**About this exercise**
Print, exactly as written, every line from the first line of the records below through the line containing "Asimismo, entidades como", and nothing further.

··· Data for this task

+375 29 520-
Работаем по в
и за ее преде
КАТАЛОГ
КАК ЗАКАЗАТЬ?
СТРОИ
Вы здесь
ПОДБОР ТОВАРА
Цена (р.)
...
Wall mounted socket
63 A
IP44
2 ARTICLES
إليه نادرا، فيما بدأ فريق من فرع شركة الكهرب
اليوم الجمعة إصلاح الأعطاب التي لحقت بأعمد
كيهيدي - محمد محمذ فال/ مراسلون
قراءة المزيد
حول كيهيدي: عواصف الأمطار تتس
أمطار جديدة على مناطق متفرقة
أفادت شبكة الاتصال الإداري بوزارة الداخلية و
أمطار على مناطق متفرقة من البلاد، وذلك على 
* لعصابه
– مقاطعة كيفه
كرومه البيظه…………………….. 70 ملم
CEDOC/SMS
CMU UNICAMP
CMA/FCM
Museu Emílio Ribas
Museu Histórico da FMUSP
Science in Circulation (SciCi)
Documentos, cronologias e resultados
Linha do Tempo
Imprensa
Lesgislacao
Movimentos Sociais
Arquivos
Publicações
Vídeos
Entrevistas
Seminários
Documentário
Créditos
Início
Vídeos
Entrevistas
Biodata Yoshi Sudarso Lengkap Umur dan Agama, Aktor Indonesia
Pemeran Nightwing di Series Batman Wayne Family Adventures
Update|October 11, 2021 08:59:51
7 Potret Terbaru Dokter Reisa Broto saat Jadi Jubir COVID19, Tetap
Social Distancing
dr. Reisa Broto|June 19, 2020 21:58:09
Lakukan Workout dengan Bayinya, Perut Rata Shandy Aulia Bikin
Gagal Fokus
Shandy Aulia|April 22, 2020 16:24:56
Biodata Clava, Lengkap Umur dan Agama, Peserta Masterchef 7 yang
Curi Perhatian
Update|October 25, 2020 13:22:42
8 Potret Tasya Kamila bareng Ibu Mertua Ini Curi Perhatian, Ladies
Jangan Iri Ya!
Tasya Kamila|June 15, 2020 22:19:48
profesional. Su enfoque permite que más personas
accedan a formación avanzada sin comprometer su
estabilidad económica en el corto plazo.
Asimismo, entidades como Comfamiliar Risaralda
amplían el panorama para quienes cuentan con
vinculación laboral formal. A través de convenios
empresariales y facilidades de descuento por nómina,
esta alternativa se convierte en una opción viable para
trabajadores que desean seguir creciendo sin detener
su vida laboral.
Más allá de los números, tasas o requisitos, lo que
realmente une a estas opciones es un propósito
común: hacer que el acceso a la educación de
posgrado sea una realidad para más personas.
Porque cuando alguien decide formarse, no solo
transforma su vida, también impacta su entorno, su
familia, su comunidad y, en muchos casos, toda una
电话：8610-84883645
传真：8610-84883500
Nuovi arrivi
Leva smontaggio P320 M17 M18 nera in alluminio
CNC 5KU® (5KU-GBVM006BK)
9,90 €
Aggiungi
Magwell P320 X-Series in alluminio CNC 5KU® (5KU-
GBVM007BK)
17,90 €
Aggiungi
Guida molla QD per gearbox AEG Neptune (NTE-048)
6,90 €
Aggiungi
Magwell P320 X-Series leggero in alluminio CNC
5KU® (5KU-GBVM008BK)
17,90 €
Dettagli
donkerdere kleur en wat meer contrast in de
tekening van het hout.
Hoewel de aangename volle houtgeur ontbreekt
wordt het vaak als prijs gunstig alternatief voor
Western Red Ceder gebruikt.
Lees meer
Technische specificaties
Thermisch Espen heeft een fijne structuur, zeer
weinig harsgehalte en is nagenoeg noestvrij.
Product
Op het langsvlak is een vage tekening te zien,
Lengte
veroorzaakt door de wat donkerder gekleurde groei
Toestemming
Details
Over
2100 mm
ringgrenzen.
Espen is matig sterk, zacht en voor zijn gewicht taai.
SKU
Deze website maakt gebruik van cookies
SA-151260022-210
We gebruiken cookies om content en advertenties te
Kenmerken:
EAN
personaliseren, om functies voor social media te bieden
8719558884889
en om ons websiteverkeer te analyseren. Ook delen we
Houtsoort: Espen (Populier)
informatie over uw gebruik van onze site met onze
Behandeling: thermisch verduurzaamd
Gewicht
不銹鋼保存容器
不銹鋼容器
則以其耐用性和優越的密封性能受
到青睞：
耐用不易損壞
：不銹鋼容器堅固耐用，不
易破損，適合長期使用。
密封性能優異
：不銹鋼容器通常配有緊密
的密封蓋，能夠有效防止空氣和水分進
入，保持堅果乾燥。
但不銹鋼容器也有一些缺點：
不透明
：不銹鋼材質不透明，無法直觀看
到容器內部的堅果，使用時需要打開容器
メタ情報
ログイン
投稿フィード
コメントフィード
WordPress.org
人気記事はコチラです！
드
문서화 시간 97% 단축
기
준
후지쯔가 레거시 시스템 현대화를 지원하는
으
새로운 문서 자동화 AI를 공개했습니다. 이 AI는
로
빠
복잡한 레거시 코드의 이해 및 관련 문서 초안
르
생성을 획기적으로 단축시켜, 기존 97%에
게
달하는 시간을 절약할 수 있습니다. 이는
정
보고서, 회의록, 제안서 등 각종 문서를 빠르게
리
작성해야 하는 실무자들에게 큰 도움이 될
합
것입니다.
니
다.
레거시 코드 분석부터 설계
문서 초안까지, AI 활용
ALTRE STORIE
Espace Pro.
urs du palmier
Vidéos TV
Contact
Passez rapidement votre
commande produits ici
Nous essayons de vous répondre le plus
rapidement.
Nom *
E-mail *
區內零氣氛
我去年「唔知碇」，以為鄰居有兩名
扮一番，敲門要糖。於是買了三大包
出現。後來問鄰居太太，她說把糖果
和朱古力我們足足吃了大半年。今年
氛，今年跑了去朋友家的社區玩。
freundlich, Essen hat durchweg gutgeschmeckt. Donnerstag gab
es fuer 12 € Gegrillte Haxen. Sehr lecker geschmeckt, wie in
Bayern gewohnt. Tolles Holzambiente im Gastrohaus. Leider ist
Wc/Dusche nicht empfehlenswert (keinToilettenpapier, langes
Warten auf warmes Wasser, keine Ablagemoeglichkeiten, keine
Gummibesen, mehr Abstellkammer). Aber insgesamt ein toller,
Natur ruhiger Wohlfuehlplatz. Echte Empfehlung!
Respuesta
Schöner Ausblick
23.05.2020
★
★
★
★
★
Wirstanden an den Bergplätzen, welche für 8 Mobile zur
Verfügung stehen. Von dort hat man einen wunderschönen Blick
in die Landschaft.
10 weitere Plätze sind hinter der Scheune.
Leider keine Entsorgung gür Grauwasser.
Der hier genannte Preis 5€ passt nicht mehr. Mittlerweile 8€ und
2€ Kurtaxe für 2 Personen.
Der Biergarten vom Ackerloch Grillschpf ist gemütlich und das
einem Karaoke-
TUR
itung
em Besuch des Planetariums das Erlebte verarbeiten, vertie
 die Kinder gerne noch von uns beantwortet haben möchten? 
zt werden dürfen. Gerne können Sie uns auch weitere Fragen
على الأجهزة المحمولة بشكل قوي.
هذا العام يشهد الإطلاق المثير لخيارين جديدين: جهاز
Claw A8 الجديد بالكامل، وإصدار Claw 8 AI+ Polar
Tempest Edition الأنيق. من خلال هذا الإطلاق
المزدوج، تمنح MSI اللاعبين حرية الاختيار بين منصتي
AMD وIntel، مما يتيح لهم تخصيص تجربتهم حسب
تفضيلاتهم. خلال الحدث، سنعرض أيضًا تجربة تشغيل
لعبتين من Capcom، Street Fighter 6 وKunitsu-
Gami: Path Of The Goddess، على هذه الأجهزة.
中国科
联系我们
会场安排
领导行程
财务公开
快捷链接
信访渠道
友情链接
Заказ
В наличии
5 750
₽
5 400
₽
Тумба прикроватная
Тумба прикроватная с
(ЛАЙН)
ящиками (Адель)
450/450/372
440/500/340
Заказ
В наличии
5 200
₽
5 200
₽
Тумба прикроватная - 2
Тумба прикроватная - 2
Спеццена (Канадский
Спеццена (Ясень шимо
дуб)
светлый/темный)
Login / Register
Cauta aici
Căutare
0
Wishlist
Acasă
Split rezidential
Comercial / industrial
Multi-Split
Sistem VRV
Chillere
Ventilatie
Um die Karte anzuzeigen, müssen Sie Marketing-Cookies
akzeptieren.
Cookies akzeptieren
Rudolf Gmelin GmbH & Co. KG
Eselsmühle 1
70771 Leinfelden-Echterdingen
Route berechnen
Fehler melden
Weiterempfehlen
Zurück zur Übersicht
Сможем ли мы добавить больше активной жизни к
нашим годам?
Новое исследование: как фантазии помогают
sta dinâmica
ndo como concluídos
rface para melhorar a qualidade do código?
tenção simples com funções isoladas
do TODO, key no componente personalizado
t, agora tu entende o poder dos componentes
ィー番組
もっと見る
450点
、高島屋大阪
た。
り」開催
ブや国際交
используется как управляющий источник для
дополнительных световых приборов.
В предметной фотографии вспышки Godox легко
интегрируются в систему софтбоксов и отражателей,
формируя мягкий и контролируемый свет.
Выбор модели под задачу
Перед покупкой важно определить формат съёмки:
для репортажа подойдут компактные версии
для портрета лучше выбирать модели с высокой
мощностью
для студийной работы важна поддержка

······

**Answer box**
+375 29 520-
Работаем по в
и за ее преде
КАТАЛОГ
КАК ЗАКАЗАТЬ?
СТРОИ
Вы здесь
ПОДБОР ТОВАРА
Цена (р.)
...
Wall mounted socket
63 A
IP44
2 ARTICLES
إليه نادرا، فيما بدأ فريق من فرع شركة الكهرب
اليوم الجمعة إصلاح الأعطاب التي لحقت بأعمد
كيهيدي - محمد محمذ فال/ مراسلون
قراءة المزيد
حول كيهيدي: عواصف الأمطار تتس
أمطار جديدة على مناطق متفرقة
أفادت شبكة الاتصال الإداري بوزارة الداخلية و
أمطار على مناطق متفرقة من البلاد، وذلك على 
* لعصابه
– مقاطعة كيفه
كرومه البيظه…………………….. 70 ملم
CEDOC/SMS
CMU UNICAMP
CMA/FCM
Museu Emílio Ribas
Museu Histórico da FMUSP
Science in Circulation (SciCi)
Documentos, cronologias e resultados
Linha do Tempo
Imprensa
Lesgislacao
Movimentos Sociais
Arquivos
Publicações
Vídeos
Entrevistas
Seminários
Documentário
Créditos
Início
Vídeos
Entrevistas
Biodata Yoshi Sudarso Lengkap Umur dan Agama, Aktor Indonesia
Pemeran Nightwing di Series Batman Wayne Family Adventures
Update|October 11, 2021 08:59:51
7 Potret Terbaru Dokter Reisa Broto saat Jadi Jubir COVID19, Tetap
Social Distancing
dr. Reisa Broto|June 19, 2020 21:58:09
Lakukan Workout dengan Bayinya, Perut Rata Shandy Aulia Bikin
Gagal Fokus
Shandy Aulia|April 22, 2020 16:24:56
Biodata Clava, Lengkap Umur dan Agama, Peserta Masterchef 7 yang
Curi Perhatian
Update|October 25, 2020 13:22:42
8 Potret Tasya Kamila bareng Ibu Mertua Ini Curi Perhatian, Ladies
Jangan Iri Ya!
Tasya Kamila|June 15, 2020 22:19:48
profesional. Su enfoque permite que más personas
accedan a formación avanzada sin comprometer su
estabilidad económica en el corto plazo.
Asimismo, entidades como Comfamiliar Risaralda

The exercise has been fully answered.